Un’analisi sulle compravendite in Italia rivela che la necessità di scontare il prezzo iniziale è cresciuta nell’ultimo anno. Catania maglia nera per i ribassi (6,9%), mentre Bologna e Milano si confermano i mercati più solidi.

Prima di arrivare alla firma del contratto, poco più di una casa su venti in Italia subisce un taglio rispetto al prezzo di richiesta iniziale.

Secondo gli ultimi dati di mercato aggiornati a marzo 2026, la percentuale di annunci che ha sperimentato un ribasso ammonta al 5,2%, un valore in crescita di oltre un punto percentuale rispetto allo scorso anno.

L’aumento degli sconti riflette un nuovo equilibrio tra domanda e offerta: dove la pressione degli acquirenti è meno forte, i venditori sono costretti a rivedere le proprie pretese per riuscire a chiudere l’affare. Al contrario, nelle aree dove la competizione tra compratori è altissima, il potere contrattuale resta saldamente nelle mani di chi vende.

Geografia dello sconto: il Mezzogiorno spinge sui ribassi

Il report evidenzia dinamiche profondamente diverse a seconda della latitudine:

  • Sud e Isole: Qui si registra la quota più alta di immobili ribassati, pari al 6,2%. In queste aree la percentuale è cresciuta di oltre 3 punti in un anno, segno di un mercato dove gli acquirenti possono permettersi di essere più selettivi.
  • Centro e Nord-Ovest: I valori sono in linea con la media nazionale, attestandosi intorno al 5%.
  • Nord-Est: Si conferma l’area più resiliente. Solo il 4,1% degli annunci subisce una riduzione di prezzo, con una variazione quasi nulla rispetto a dodici mesi fa.

Focus grandi città: Catania in testa, Bologna la più stabile

L’analisi dei grandi centri urbani mostra un’Italia a due velocità.
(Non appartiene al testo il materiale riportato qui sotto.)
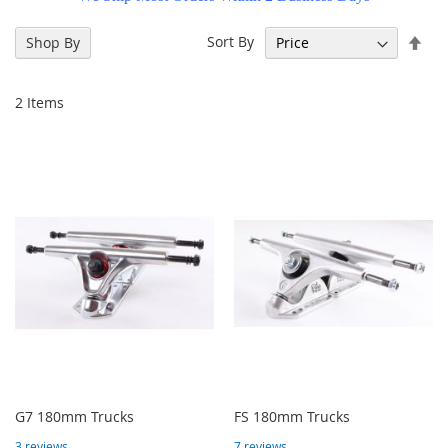
Set
Sort By
Shop By
Des
Dir
2
Items
G7 180mm Trucks
FS 180mm Trucks
3
reviews
7
reviews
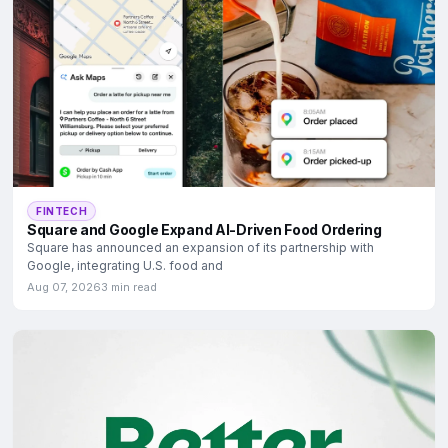
FINTECH
Square and Google Expand AI-Driven Food Ordering
Square has announced an expansion of its partnership with
Google, integrating U.S. food and
Aug 07, 2026
3 min read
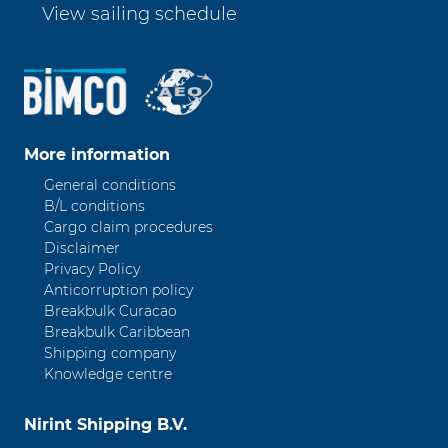
View sailing schedule
More information
General conditions
B/L conditions
Cargo claim procedures
Disclaimer
Privacy Policy
Anticorruption policy
Breakbulk Curacao
Breakbulk Caribbean
Shipping company
Knowledge centre
Nirint Shipping B.V.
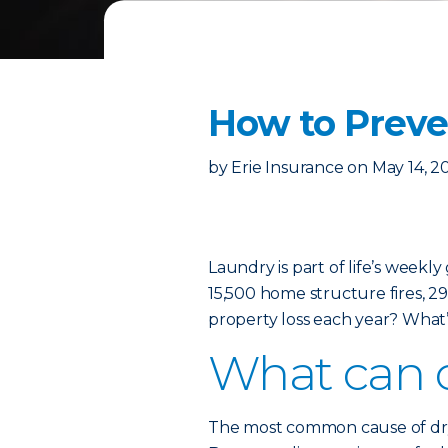
How to Preven
by
Erie Insurance
on
May 14, 2
Laundry is part of life’s weekl
15,500 home structure fires, 29 
property loss each year? What’
What can c
The most common cause of dryer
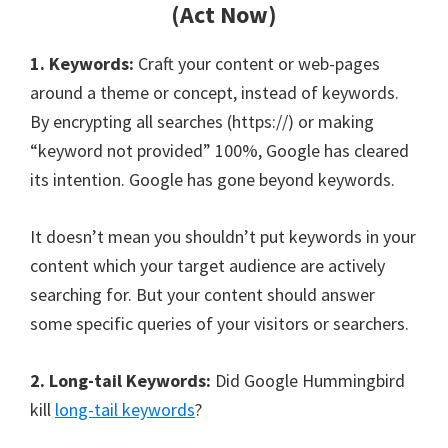
(Act Now)
1. Keywords:
Craft your content or web-pages
around a theme or concept, instead of keywords.
By encrypting all searches (https://) or making
“keyword not provided” 100%, Google has cleared
its intention. Google has gone beyond keywords.
It doesn’t mean you shouldn’t put keywords in your
content which your target audience are actively
searching for. But your content should answer
some specific queries of your visitors or searchers.
2. Long-tail Keywords:
Did Google Hummingbird
kill
long-tail keywords
?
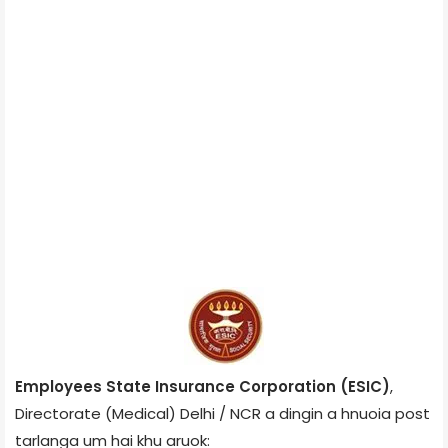
Employees State Insurance Corporation (ESIC)
,
Directorate (Medical) Delhi / NCR a dingin a hnuoia post
tarlanga um hai khu aruok:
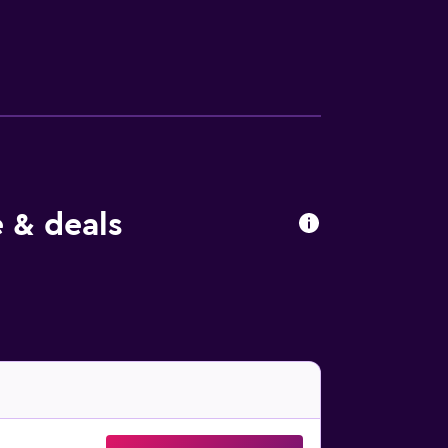
erator. The bathrooms are fitted with a
st, lunch and dinner, and the chic bar is a
e bar. Just a short drive from Colossus of
ice. Aquarium of Rhodes, Kahal Shalom
 & deals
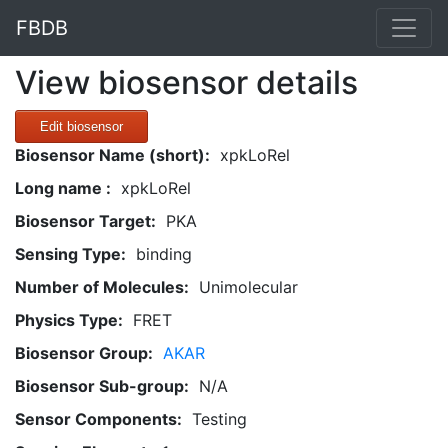
FBDB
View biosensor details
Edit biosensor
Biosensor Name (short):
xpkLoRel
Long name :
xpkLoRel
Biosensor Target:
PKA
Sensing Type:
binding
Number of Molecules:
Unimolecular
Physics Type:
FRET
Biosensor Group:
AKAR
Biosensor Sub-group:
N/A
Sensor Components:
Testing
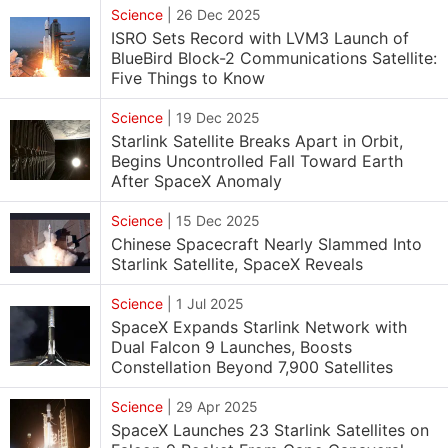
Science
|
26 Dec 2025
ISRO Sets Record with LVM3 Launch of
BlueBird Block-2 Communications Satellite:
Five Things to Know
Science
|
19 Dec 2025
Starlink Satellite Breaks Apart in Orbit,
Begins Uncontrolled Fall Toward Earth
After SpaceX Anomaly
Science
|
15 Dec 2025
Chinese Spacecraft Nearly Slammed Into
Starlink Satellite, SpaceX Reveals
Science
|
1 Jul 2025
SpaceX Expands Starlink Network with
Dual Falcon 9 Launches, Boosts
Constellation Beyond 7,900 Satellites
Science
|
29 Apr 2025
SpaceX Launches 23 Starlink Satellites on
Catania guida la classifica delle città con più ribassi: il 6,9% delle case in vendita ha subito uno sconto. Seguono Palermo e Genova (5,9%) e Bari (4,7%).

All’opposto della graduatoria troviamo i mercati metropolitani più dinamici, dove la scarsità di offerta rende quasi superflui i ritocchi al ribasso:

  • Milano: solo il 2,4% degli annunci viene scontato.
  • Bologna: è la città più “rigida” d’Italia, con appena il 2,2% di immobili ribassati.
  • Firenze e Verona: mostrano quote contenute, rispettivamente al 2,9% e 2,7%.

Roma e Napoli si posizionano in una fascia intermedia, con ribassi che interessano circa il 4% dell’offerta, mostrando una sostanziale stabilità nei prezzi richiesti.